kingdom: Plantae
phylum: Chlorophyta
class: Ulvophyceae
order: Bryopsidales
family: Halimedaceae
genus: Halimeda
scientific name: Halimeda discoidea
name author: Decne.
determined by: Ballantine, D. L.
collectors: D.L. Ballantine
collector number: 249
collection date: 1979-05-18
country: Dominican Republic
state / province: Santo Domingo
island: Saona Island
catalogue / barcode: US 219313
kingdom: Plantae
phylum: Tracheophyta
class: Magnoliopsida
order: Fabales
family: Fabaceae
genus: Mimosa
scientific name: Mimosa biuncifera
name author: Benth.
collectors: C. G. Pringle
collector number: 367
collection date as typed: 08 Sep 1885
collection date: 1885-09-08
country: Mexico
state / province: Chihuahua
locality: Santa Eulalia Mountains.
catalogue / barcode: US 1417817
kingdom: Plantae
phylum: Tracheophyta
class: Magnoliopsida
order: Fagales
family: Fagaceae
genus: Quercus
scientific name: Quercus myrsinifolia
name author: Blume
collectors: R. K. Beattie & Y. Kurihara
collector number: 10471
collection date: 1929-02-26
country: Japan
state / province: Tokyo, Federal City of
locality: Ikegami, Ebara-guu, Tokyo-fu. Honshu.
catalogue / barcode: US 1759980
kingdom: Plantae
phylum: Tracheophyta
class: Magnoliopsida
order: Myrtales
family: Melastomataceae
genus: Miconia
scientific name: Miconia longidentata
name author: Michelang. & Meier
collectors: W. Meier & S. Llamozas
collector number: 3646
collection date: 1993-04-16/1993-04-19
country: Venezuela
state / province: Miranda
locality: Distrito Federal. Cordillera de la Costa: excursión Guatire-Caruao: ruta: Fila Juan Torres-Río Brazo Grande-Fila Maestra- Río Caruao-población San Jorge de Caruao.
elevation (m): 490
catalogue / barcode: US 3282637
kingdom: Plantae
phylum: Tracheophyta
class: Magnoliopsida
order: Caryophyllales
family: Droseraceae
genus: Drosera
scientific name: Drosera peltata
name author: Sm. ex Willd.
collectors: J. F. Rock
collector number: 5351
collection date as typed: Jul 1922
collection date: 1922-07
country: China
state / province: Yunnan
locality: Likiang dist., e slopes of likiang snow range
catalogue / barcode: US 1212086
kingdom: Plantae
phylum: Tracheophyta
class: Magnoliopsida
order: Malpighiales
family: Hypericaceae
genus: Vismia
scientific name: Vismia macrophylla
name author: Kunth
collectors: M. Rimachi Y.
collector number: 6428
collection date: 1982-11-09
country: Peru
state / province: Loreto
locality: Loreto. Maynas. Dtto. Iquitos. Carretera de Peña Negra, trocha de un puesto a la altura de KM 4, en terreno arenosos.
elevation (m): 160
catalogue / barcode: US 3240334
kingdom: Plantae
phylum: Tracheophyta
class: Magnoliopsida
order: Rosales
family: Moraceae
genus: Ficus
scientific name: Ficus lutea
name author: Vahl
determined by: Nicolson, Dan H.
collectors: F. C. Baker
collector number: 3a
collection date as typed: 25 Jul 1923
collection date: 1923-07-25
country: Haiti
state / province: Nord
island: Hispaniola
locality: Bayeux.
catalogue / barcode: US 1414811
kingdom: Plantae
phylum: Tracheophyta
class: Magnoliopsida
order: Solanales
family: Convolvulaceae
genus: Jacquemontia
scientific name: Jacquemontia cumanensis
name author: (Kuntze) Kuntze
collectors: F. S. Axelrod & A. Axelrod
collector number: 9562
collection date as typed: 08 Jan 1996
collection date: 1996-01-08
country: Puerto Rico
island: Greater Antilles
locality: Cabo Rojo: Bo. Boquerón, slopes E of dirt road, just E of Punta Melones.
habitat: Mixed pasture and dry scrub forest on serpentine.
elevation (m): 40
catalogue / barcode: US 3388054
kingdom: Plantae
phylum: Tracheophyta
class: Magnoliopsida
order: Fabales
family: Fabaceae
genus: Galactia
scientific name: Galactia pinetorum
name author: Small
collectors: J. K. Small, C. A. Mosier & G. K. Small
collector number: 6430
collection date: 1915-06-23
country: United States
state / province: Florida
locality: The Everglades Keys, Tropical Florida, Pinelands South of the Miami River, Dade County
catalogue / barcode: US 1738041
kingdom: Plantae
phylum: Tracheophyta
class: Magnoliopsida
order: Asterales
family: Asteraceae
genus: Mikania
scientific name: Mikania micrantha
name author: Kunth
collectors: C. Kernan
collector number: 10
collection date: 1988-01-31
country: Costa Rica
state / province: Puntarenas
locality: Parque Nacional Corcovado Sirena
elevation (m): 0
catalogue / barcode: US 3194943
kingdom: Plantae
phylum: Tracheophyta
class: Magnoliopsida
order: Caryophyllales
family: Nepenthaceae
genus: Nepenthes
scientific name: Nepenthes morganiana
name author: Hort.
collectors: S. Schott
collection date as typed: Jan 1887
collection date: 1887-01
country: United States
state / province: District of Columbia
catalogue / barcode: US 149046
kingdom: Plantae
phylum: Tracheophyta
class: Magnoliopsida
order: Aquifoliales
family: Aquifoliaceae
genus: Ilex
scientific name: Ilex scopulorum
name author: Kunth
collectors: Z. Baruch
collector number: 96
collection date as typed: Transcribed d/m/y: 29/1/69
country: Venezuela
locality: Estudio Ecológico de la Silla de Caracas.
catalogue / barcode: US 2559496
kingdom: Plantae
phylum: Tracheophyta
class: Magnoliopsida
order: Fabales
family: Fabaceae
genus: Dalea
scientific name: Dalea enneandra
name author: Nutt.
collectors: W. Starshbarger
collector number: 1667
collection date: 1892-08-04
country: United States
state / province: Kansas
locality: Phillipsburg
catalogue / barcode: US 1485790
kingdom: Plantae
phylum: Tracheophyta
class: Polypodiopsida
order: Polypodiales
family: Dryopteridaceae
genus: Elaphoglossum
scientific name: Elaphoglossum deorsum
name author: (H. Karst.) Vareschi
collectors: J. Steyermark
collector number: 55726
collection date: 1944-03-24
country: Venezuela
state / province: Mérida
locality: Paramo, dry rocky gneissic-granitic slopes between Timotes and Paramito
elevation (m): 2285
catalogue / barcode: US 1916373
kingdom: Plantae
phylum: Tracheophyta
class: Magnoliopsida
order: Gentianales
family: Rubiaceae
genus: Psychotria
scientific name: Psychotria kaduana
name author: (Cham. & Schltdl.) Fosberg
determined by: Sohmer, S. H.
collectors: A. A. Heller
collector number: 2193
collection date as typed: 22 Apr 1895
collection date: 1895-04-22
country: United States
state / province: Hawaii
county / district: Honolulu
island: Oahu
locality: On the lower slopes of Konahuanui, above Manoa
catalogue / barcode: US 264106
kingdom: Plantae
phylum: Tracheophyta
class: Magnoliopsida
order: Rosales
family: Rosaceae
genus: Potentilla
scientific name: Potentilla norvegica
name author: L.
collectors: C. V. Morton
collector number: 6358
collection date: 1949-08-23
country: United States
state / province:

:: EXERCISE INSTRUCTIONS ::
Can you copy all of the data above, line for line, with no changes at all?

:: TASK SOLUTION ::
kingdom: Plantae
phylum: Chlorophyta
class: Ulvophyceae
order: Bryopsidales
family: Halimedaceae
genus: Halimeda
scientific name: Halimeda discoidea
name author: Decne.
determined by: Ballantine, D. L.
collectors: D.L. Ballantine
collector number: 249
collection date: 1979-05-18
country: Dominican Republic
state / province: Santo Domingo
island: Saona Island
catalogue / barcode: US 219313
kingdom: Plantae
phylum: Tracheophyta
class: Magnoliopsida
order: Fabales
family: Fabaceae
genus: Mimosa
scientific name: Mimosa biuncifera
name author: Benth.
collectors: C. G. Pringle
collector number: 367
collection date as typed: 08 Sep 1885
collection date: 1885-09-08
country: Mexico
state / province: Chihuahua
locality: Santa Eulalia Mountains.
catalogue / barcode: US 1417817
kingdom: Plantae
phylum: Tracheophyta
class: Magnoliopsida
order: Fagales
family: Fagaceae
genus: Quercus
scientific name: Quercus myrsinifolia
name author: Blume
collectors: R. K. Beattie & Y. Kurihara
collector number: 10471
collection date: 1929-02-26
country: Japan
state / province: Tokyo, Federal City of
locality: Ikegami, Ebara-guu, Tokyo-fu. Honshu.
catalogue / barcode: US 1759980
kingdom: Plantae
phylum: Tracheophyta
class: Magnoliopsida
order: Myrtales
family: Melastomataceae
genus: Miconia
scientific name: Miconia longidentata
name author: Michelang. & Meier
collectors: W. Meier & S. Llamozas
collector number: 3646
collection date: 1993-04-16/1993-04-19
country: Venezuela
state / province: Miranda
locality: Distrito Federal. Cordillera de la Costa: excursión Guatire-Caruao: ruta: Fila Juan Torres-Río Brazo Grande-Fila Maestra- Río Caruao-población San Jorge de Caruao.
elevation (m): 490
catalogue / barcode: US 3282637
kingdom: Plantae
phylum: Tracheophyta
class: Magnoliopsida
order: Caryophyllales
family: Droseraceae
genus: Drosera
scientific name: Drosera peltata
name author: Sm. ex Willd.
collectors: J. F. Rock
collector number: 5351
collection date as typed: Jul 1922
collection date: 1922-07
country: China
state / province: Yunnan
locality: Likiang dist., e slopes of likiang snow range
catalogue / barcode: US 1212086
kingdom: Plantae
phylum: Tracheophyta
class: Magnoliopsida
order: Malpighiales
family: Hypericaceae
genus: Vismia
scientific name: Vismia macrophylla
name author: Kunth
collectors: M. Rimachi Y.
collector number: 6428
collection date: 1982-11-09
country: Peru
state / province: Loreto
locality: Loreto. Maynas. Dtto. Iquitos. Carretera de Peña Negra, trocha de un puesto a la altura de KM 4, en terreno arenosos.
elevation (m): 160
catalogue / barcode: US 3240334
kingdom: Plantae
phylum: Tracheophyta
class: Magnoliopsida
order: Rosales
family: Moraceae
genus: Ficus
scientific name: Ficus lutea
name author: Vahl
determined by: Nicolson, Dan H.
collectors: F. C. Baker
collector number: 3a
collection date as typed: 25 Jul 1923
collection date: 1923-07-25
country: Haiti
state / province: Nord
island: Hispaniola
locality: Bayeux.
catalogue / barcode: US 1414811
kingdom: Plantae
phylum: Tracheophyta
class: Magnoliopsida
order: Solanales
family: Convolvulaceae
genus: Jacquemontia
scientific name: Jacquemontia cumanensis
name author: (Kuntze) Kuntze
collectors: F. S. Axelrod & A. Axelrod
collector number: 9562
collection date as typed: 08 Jan 1996
collection date: 1996-01-08
country: Puerto Rico
island: Greater Antilles
locality: Cabo Rojo: Bo. Boquerón, slopes E of dirt road, just E of Punta Melones.
habitat: Mixed pasture and dry scrub forest on serpentine.
elevation (m): 40
catalogue / barcode: US 3388054
kingdom: Plantae
phylum: Tracheophyta
class: Magnoliopsida
order: Fabales
family: Fabaceae
genus: Galactia
scientific name: Galactia pinetorum
name author: Small
collectors: J. K. Small, C. A. Mosier & G. K. Small
collector number: 6430
collection date: 1915-06-23
country: United States
state / province: Florida
locality: The Everglades Keys, Tropical Florida, Pinelands South of the Miami River, Dade County
catalogue / barcode: US 1738041
kingdom: Plantae
phylum: Tracheophyta
class: Magnoliopsida
order: Asterales
family: Asteraceae
genus: Mikania
scientific name: Mikania micrantha
name author: Kunth
collectors: C. Kernan
collector number: 10
collection date: 1988-01-31
country: Costa Rica
state / province: Puntarenas
locality: Parque Nacional Corcovado Sirena
elevation (m): 0
catalogue / barcode: US 3194943
kingdom: Plantae
phylum: Tracheophyta
class: Magnoliopsida
order: Caryophyllales
family: Nepenthaceae
genus: Nepenthes
scientific name: Nepenthes morganiana
name author: Hort.
collectors: S. Schott
collection date as typed: Jan 1887
collection date: 1887-01
country: United States
state / province: District of Columbia
catalogue / barcode: US 149046
kingdom: Plantae
phylum: Tracheophyta
class: Magnoliopsida
order: Aquifoliales
family: Aquifoliaceae
genus: Ilex
scientific name: Ilex scopulorum
name author: Kunth
collectors: Z. Baruch
collector number: 96
collection date as typed: Transcribed d/m/y: 29/1/69
country: Venezuela
locality: Estudio Ecológico de la Silla de Caracas.
catalogue / barcode: US 2559496
kingdom: Plantae
phylum: Tracheophyta
class: Magnoliopsida
order: Fabales
family: Fabaceae
genus: Dalea
scientific name: Dalea enneandra
name author: Nutt.
collectors: W. Starshbarger
collector number: 1667
collection date: 1892-08-04
country: United States
state / province: Kansas
locality: Phillipsburg
catalogue / barcode: US 1485790
kingdom: Plantae
phylum: Tracheophyta
class: Polypodiopsida
order: Polypodiales
family: Dryopteridaceae
genus: Elaphoglossum
scientific name: Elaphoglossum deorsum
name author: (H. Karst.) Vareschi
collectors: J. Steyermark
collector number: 55726
collection date: 1944-03-24
country: Venezuela
state / province: Mérida
locality: Paramo, dry rocky gneissic-granitic slopes between Timotes and Paramito
elevation (m): 2285
catalogue / barcode: US 1916373
kingdom: Plantae
phylum: Tracheophyta
class: Magnoliopsida
order: Gentianales
family: Rubiaceae
genus: Psychotria
scientific name: Psychotria kaduana
name author: (Cham. & Schltdl.) Fosberg
determined by: Sohmer, S. H.
collectors: A. A. Heller
collector number: 2193
collection date as typed: 22 Apr 1895
collection date: 1895-04-22
country: United States
state / province: Hawaii
county / district: Honolulu
island: Oahu
locality: On the lower slopes of Konahuanui, above Manoa
catalogue / barcode: US 264106
kingdom: Plantae
phylum: Tracheophyta
class: Magnoliopsida
order: Rosales
family: Rosaceae
genus: Potentilla
scientific name: Potentilla norvegica
name author: L.
collectors: C. V. Morton
collector number: 6358
collection date: 1949-08-23
country: United States
state / province:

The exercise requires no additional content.